In this case, it looks like the data ranges are quite a bit different among the sites. This leads to a large amount of unused space. You may wish to remove this whitespace.

regression_plot +
  facet_wrap(~Site, scales = "free_x") # scales can also be 'free_y' or 'free' (which does both x and y)

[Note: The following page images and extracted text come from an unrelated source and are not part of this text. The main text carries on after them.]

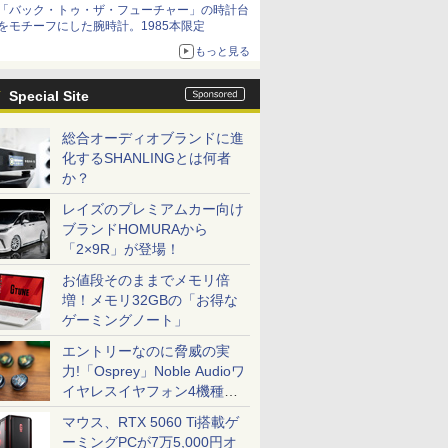
「バック・トゥ・ザ・フューチャー」の時計台
をモチーフにした腕時計。1985本限定
もっと見る
Special Site
総合オーディオブランドに進
化するSHANLINGとは何者
か？
レイズのプレミアムカー向け
ブランドHOMURAから
「2×9R」が登場！
お値段そのままでメモリ倍
増！メモリ32GBの「お得な
ゲーミングノート」
エントリーなのに脅威の実
力!「Osprey」Noble Audioワ
イヤレスイヤフォン4機種を
一気に聴く
マウス、RTX 5060 Ti搭載ゲ
ーミングPCが7万5,000円オ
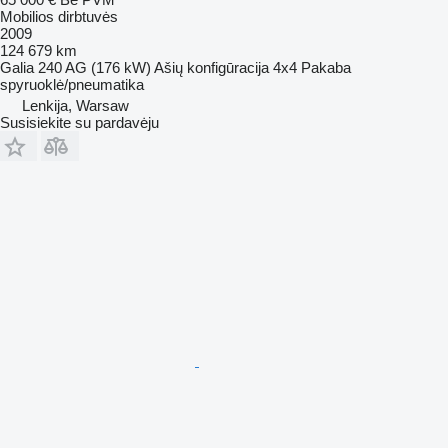
Mobilios dirbtuvės
2009
124 679 km
Galia
240 AG (176 kW)
Ašių konfigūracija
4x4
Pakaba
spyruoklė/pneumatika
Lenkija, Warsaw
Susisiekite su pardavėju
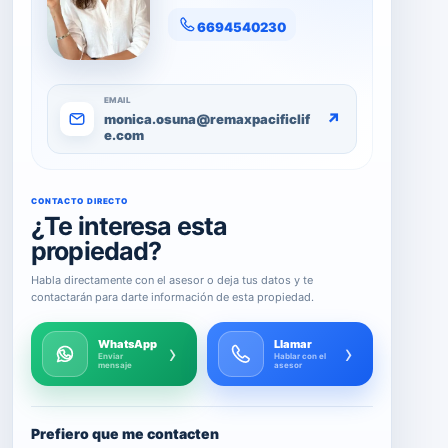
6694540230
EMAIL
↗
monica.osuna@remaxpacificlif
e.com
CONTACTO DIRECTO
¿Te interesa esta
propiedad?
Habla directamente con el asesor o deja tus datos y te
contactarán para darte información de esta propiedad.
WhatsApp
Llamar
›
›
Enviar
Hablar con el
mensaje
asesor
Prefiero que me contacten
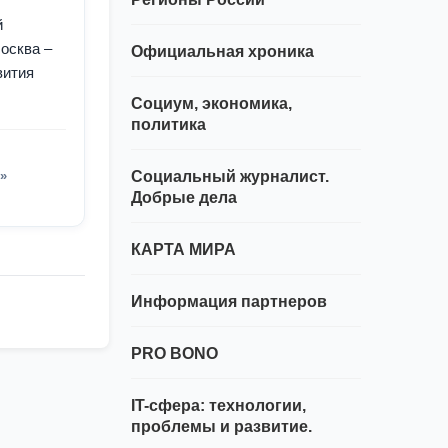
й
осква –
Официальная хроника
вития
Социум, экономика,
политика
»
Социальный журналист.
Добрые дела
КАРТА МИРА
Информация партнеров
PRO BONO
IT-сфера: технологии,
проблемы и развитие.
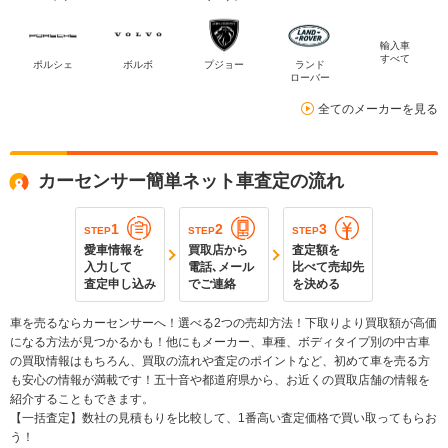
輸入車
すべて
ポルシェ
ボルボ
プジョー
ランド
ローバー
全てのメーカーを見る
カーセンサー簡単ネット車査定の流れ
1
2
3
STEP
STEP
STEP
愛車情報を
買取店から
査定額を
入力して
電話､メール
比べて売却先
査定申し込み
でご連絡
を決める
車を売るならカーセンサーへ！選べる2つの売却方法！下取りより買取額が高価
になる方法が見つかるかも！他にもメーカー、車種、ボディタイプ別の中古車
の買取情報はもちろん、買取の流れや査定のポイントなど、初めて車を売る方
も安心の情報が満載です！五十音や都道府県から、お近くの買取店舗の情報を
紹介することもできます。
【一括査定】数社の見積もりを比較して、1番高い査定価格で買い取ってもらお
う！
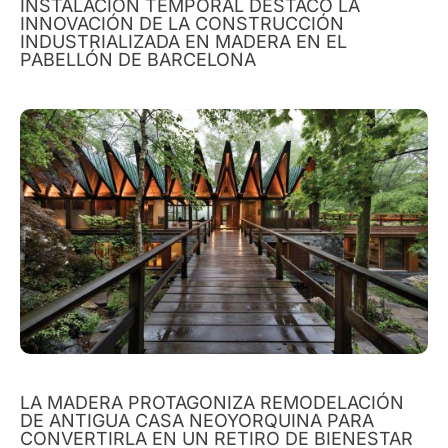
INSTALACIÓN TEMPORAL DESTACÓ LA
INNOVACIÓN DE LA CONSTRUCCIÓN
INDUSTRIALIZADA EN MADERA EN EL
PABELLÓN DE BARCELONA
LA MADERA PROTAGONIZA REMODELACIÓN
DE ANTIGUA CASA NEOYORQUINA PARA
CONVERTIRLA EN UN RETIRO DE BIENESTAR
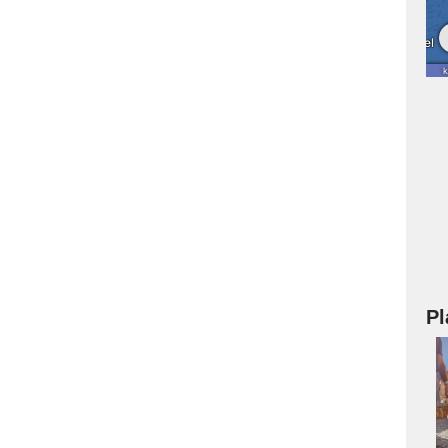
Pl
a
s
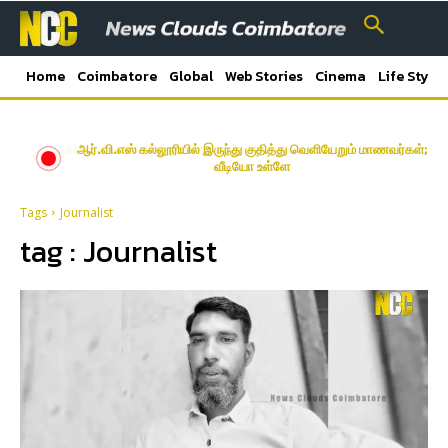
Home
Coimbatore
Global
Web Stories
Cinema
Life Style
Latest News Coimbatore | கோயம்புத்தூர் மாவட்ட செய்திகள்
ஆர்.வி.எஸ் கல்லூரியில் இருந்து குதித்து வெளியேறும் மாணவர்கள்;
வீடியோ உள்ளே
Tags
Journalist
tag :
Journalist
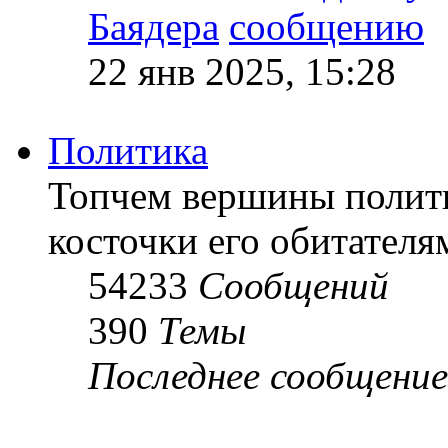
Баядера
22 янв 2025, 15:28
Политика
Топчем вершины полит
косточки его обитателя
54233
Сообщений
390
Темы
Последнее сообщение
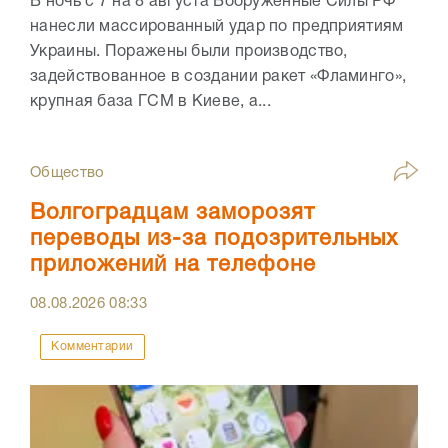
В ночь с 7 на 8 августа Вооружённые Силы РФ
нанесли массированный удар по предприятиям
Украины. Поражены были производство,
задействованное в создании ракет «Фламинго»,
крупная база ГСМ в Киеве, а...
Общество
Волгоградцам заморозят
переводы из-за подозрительных
приложений на телефоне
08.08.2026
08:33
Комментарии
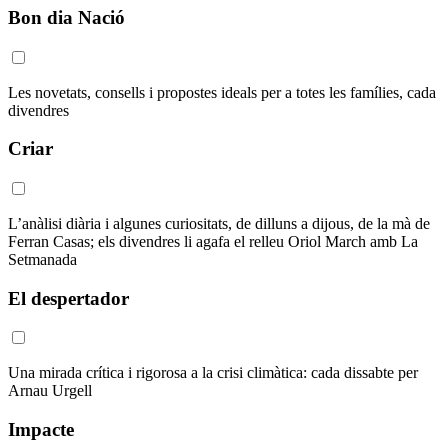
Bon dia Nació
Les novetats, consells i propostes ideals per a totes les famílies, cada
divendres
Criar
L’anàlisi diària i algunes curiositats, de dilluns a dijous, de la mà de
Ferran Casas; els divendres li agafa el relleu Oriol March amb La
Setmanada
El despertador
Una mirada crítica i rigorosa a la crisi climàtica: cada dissabte per
Arnau Urgell
Impacte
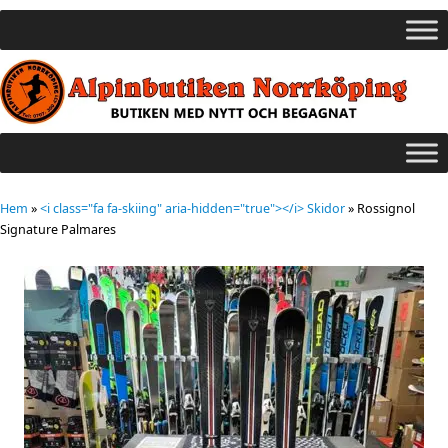
Hem
»
<i class="fa fa-skiing" aria-hidden="true"></i> Skidor
»
Rossignol
Signature Palmares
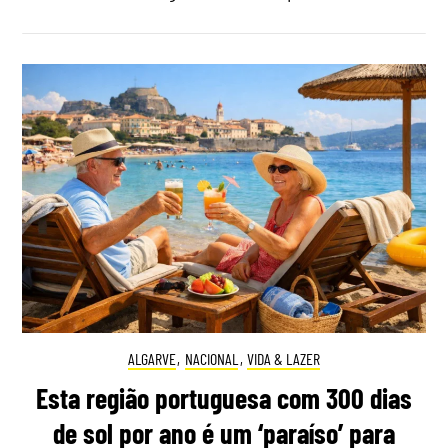
ALGARVE
,
NACIONAL
,
VIDA & LAZER
Esta região portuguesa com 300 dias
de sol por ano é um ‘paraíso’ para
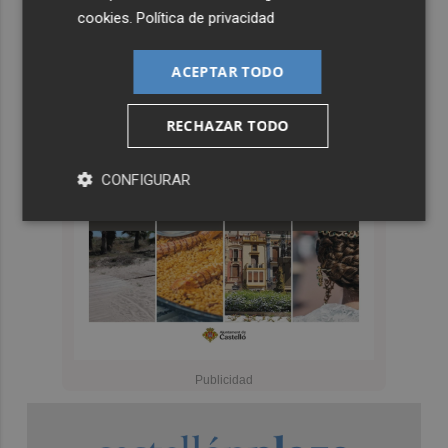
cookies
.
Política de privacidad
ACEPTAR TODO
RECHAZAR TODO
CONFIGURAR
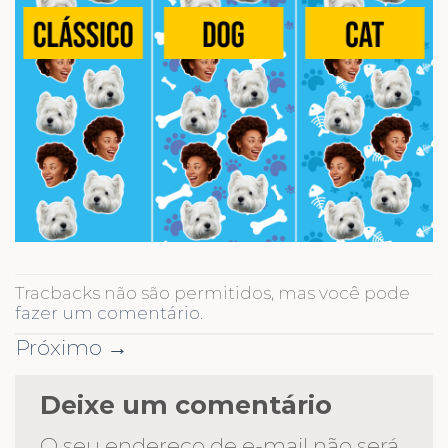
Tracbacks não são permitidos, mas você pode
fazer um comentário
.
Próximo
→
Deixe um comentário
O seu endereço de e-mail não será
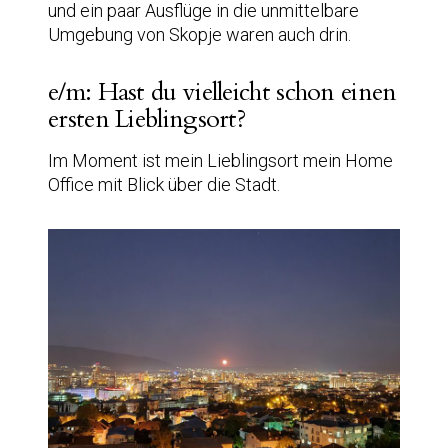
und ein paar Ausflüge in die unmittelbare
Umgebung von Skopje waren auch drin.
e/m: Hast du vielleicht schon einen
ersten Lieblingsort?
Im Moment ist mein Lieblingsort mein Home
Office mit Blick über die Stadt.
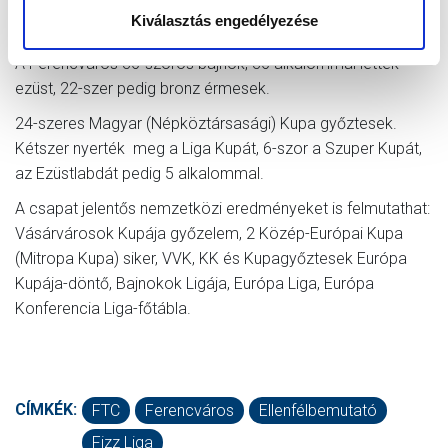
Ferencváros óriási bravúrt végrehajtva hosszú idő után
Kiválasztás engedélyezése
bejutott a Bajnokok Ligája csoportkörébe is!
A Ferencváros 36-szoros bajnok, 36 alkalommal lettek
ezüst, 22-szer pedig bronz érmesek.
24-szeres Magyar (Népköztársasági) Kupa győztesek.
Kétszer nyerték meg a Liga Kupát, 6-szor a Szuper Kupát,
az Ezüstlabdát pedig 5 alkalommal.
A csapat jelentős nemzetközi eredményeket is felmutathat:
Vásárvárosok Kupája győzelem, 2 Közép-Európai Kupa
(Mitropa Kupa) siker, VVK, KK és Kupagyőztesek Európa
Kupája-döntő, Bajnokok Ligája, Európa Liga, Európa
Konferencia Liga-főtábla.
CÍMKÉK:
FTC
Ferencváros
Ellenfélbemutató
Fizz Liga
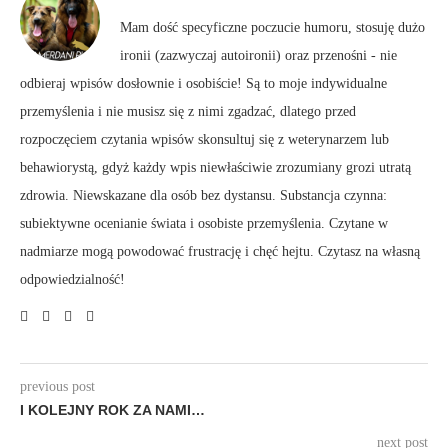
Mam dość specyficzne poczucie humoru, stosuję dużo
ironii (zazwyczaj autoironii) oraz przenośni - nie
odbieraj wpisów dosłownie i osobiście! Są to moje indywidualne
przemyślenia i nie musisz się z nimi zgadzać, dlatego przed
rozpoczęciem czytania wpisów skonsultuj się z weterynarzem lub
behawiorystą, gdyż każdy wpis niewłaściwie zrozumiany grozi utratą
zdrowia. Niewskazane dla osób bez dystansu. Substancja czynna:
subiektywne ocenianie świata i osobiste przemyślenia. Czytane w
nadmiarze mogą powodować frustrację i chęć hejtu. Czytasz na własną
odpowiedzialność!
previous post
I KOLEJNY ROK ZA NAMI…
next post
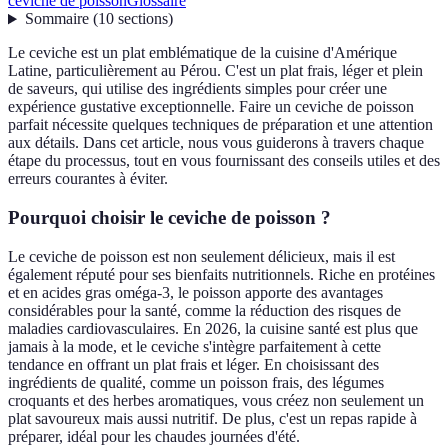
ceviche de poisson
Glossaire
Sommaire
(
10
sections
)
Le ceviche est un plat emblématique de la cuisine d'Amérique
Latine, particulièrement au Pérou. C'est un plat frais, léger et plein
de saveurs, qui utilise des ingrédients simples pour créer une
expérience gustative exceptionnelle. Faire un ceviche de poisson
parfait nécessite quelques techniques de préparation et une attention
aux détails. Dans cet article, nous vous guiderons à travers chaque
étape du processus, tout en vous fournissant des conseils utiles et des
erreurs courantes à éviter.
Pourquoi choisir le ceviche de poisson ?
Le ceviche de poisson est non seulement délicieux, mais il est
également réputé pour ses bienfaits nutritionnels. Riche en protéines
et en acides gras oméga-3, le poisson apporte des avantages
considérables pour la santé, comme la réduction des risques de
maladies cardiovasculaires. En 2026, la cuisine santé est plus que
jamais à la mode, et le ceviche s'intègre parfaitement à cette
tendance en offrant un plat frais et léger. En choisissant des
ingrédients de qualité, comme un poisson frais, des légumes
croquants et des herbes aromatiques, vous créez non seulement un
plat savoureux mais aussi nutritif. De plus, c'est un repas rapide à
préparer, idéal pour les chaudes journées d'été.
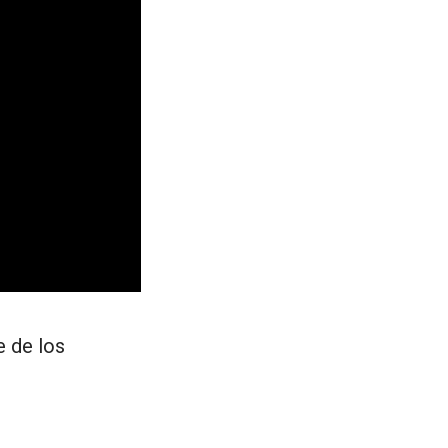
e de los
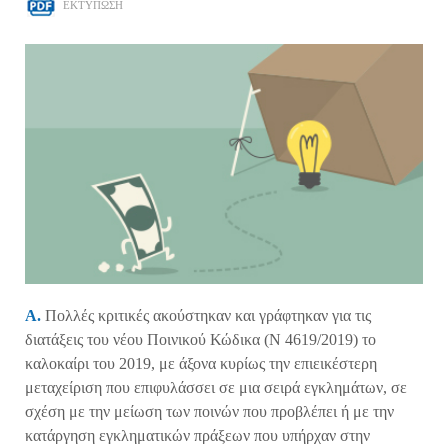
ΕΚΤΥΠΩΣΗ
Α.
Πολλές κριτικές ακούστηκαν και γράφτηκαν για τις
διατάξεις του νέου Ποινικού Κώδικα (Ν 4619/2019) το
καλοκαίρι του 2019, με άξονα κυρίως την επιεικέστερη
μεταχείριση που επιφυλάσσει σε μια σειρά εγκλημάτων, σε
σχέση με την μείωση των ποινών που προβλέπει ή με την
κατάργηση εγκληματικών πράξεων που υπήρχαν στην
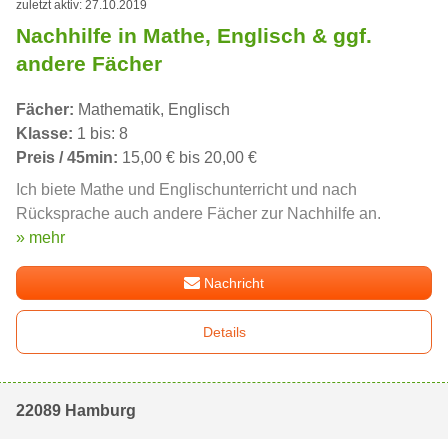
zuletzt aktiv: 27.10.2019
Nachhilfe in Mathe, Englisch & ggf.
andere Fächer
Fächer:
Mathematik, Englisch
Klasse:
1 bis: 8
Preis / 45min:
15,00 € bis 20,00 €
Ich biete Mathe und Englischunterricht und nach
Rücksprache auch andere Fächer zur Nachhilfe an.
» mehr
Nachricht
Details
22089 Hamburg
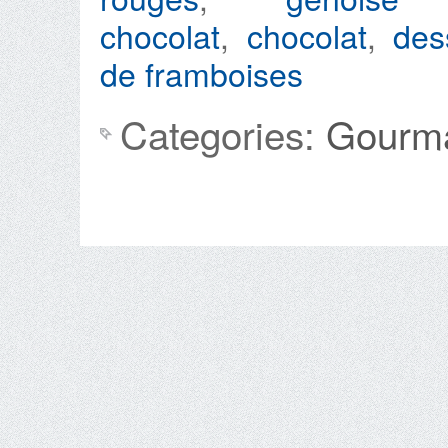
chocolat
,
chocolat
,
des
de framboises
Categories:
Gourma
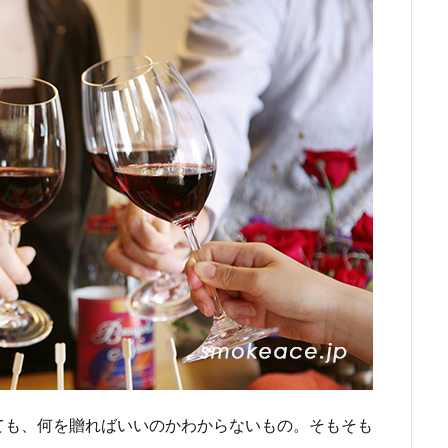
ても、何を贈ればいいのかわからないもの。そもそも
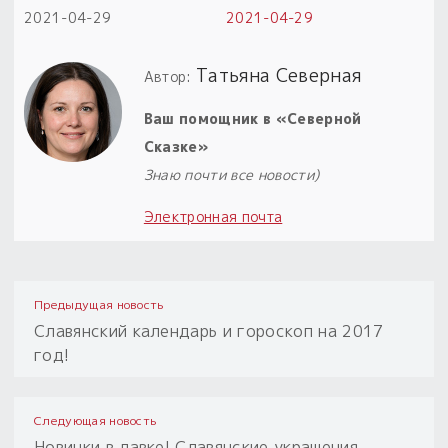
2021-04-29
2021-04-29
Пыльный сундучок
большое обновление
Татьяна Северная
Автор:
Товары со скидкой
Ваш помощник в «Северной
Новинки
Сказке»
Знаю почти все новости)
Товары недели
Электронная почта
Безоплатная доставка
на заказ от 4 тыс. руб. со скидкой
Оберег в подарок
Предыдущая новость
к заказу от 3 тыс. руб.
Славянский календарь и гороскоп на 2017
год!
Следующая новость
Новинки в лавке! Славянские украшения,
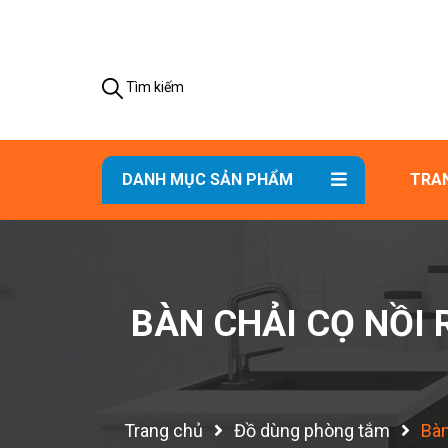
Tìm kiếm
DANH MỤC SẢN PHẨM
TRA
BÀN CHẢI CỌ NỒI
Trang chủ
Đồ dùng phòng tắm
Bàn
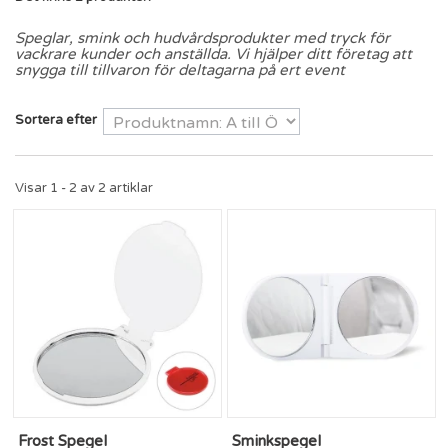
Speglar, smink och hudvårdsprodukter med tryck för
vackrare kunder och anställda. Vi hjälper ditt företag att
snygga till tillvaron för deltagarna på ert event
Sortera efter
Visar 1 - 2 av 2 artiklar
Frost Spegel
Sminkspegel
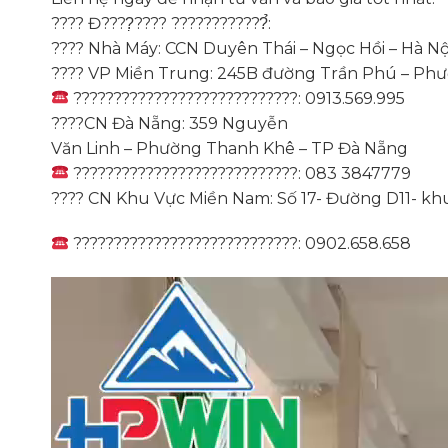
???? Đ????̣???? ????????????̉:
???? Nhà Máy: CCN Duyên Thái – Ngọc Hồi – Hà Nộ
???? VP Miền Trung: 245B đường Trần Phú – Phư
????????????????????????????: 0913.569.995
????CN Đà Nẵng: 359 Nguyễn
Văn Linh – Phường Thanh Khê – TP Đà Nẵng
????????????????????????????: 083 3847779
???? CN Khu Vực Miền Nam: Số 17- Đường D11- kh
????????????????????????????: 0902.658.658
Trình
chơi
Video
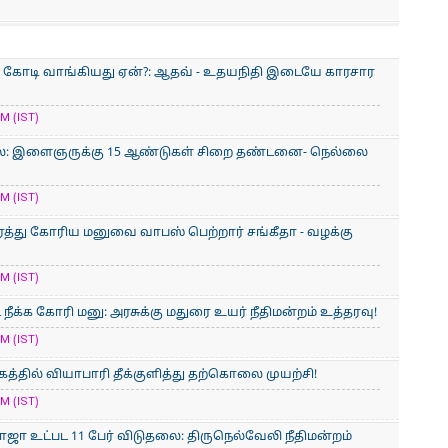
900 கோடி வாங்கியது ஏன்?: ஆதவ் - உதயநிதி இடையே காரசார
M (IST)
லை: இளைஞருக்கு 15 ஆண்டுகள் சிறை தண்டனை- நெல்லை
M (IST)
ரத்து கோரிய மனுவை வாபஸ் பெற்றார் சங்கீதா - வழக்கு
M (IST)
நீக்க கோரி மனு: அரசுக்கு மதுரை உயர் நீதிமன்றம் உத்தரவு!
M (IST)
த்தில் வியாபாரி தீக்குளித்து தற்கொலை முயற்சி!
M (IST)
ஜா உட்பட 11 பேர் விடுதலை: திருநெல்வேலி நீதிமன்றம்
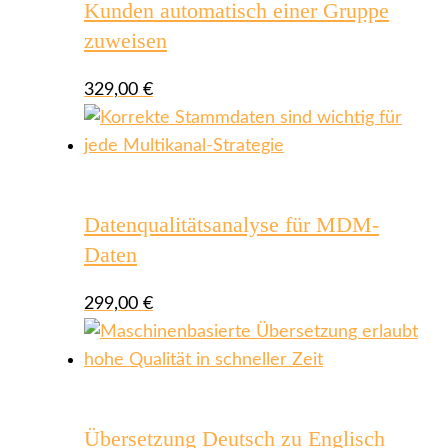
Kunden automatisch einer Gruppe
zuweisen
329,00
€
Datenqualitätsanalyse für MDM-
Daten
299,00
€
Übersetzung Deutsch zu Englisch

You can also facet by two variables into rows & columns with facet_grid().

regression_plot +
  facet_grid(Perch_type~Color_morph) # rows ~ columns

5.5 Changing the theme, axis titles, & other visual elements

By default, ggplot will name your axis labels & legends by whatever you put in the aes string. You may wish to change that. For example, the labels on this plot could be improved:

ggplot(lizards) + 
  aes(x = Limb, y = Diameter, color = Color_morph) + 
  geom_point() + 
  scale_color_viridis_d()

The xlab() and ylab() commands can provide labels for their respective axes, while the name argument can re-label scales.

ggplot(lizards) + 
  aes(x = Limb, y = Diameter, color = Color_morph) + 
  geom_point() + 
  scale_color_viridis_d(name = "Color Morph") + 
  xlab("Hind Limb Length (mm)") + 
  ylab("Perch Diameter (mm)")

More complicated options involve tweaking the theme. I’m not going to get into this right now, but I may update this later if conditions call for it. There is an example of using it to move the legend position several sections ago.

5.6 More references

You can find a cheatsheet for ggplot2 in RStudio under Help -> Cheatsheets; this covers most of the basic functions. The official website has a full list of geoms, scales, aesthetics, theme options, and everything else; it’s a more developed version of R’s built-in help mechanism. R for Data Science has a chapter on ggplot2 that is also quite helpful. Finally, it’s worth looking at the Figures chapter of this book for more examples; the code used to make those figures is linked at the bottom of the chapter.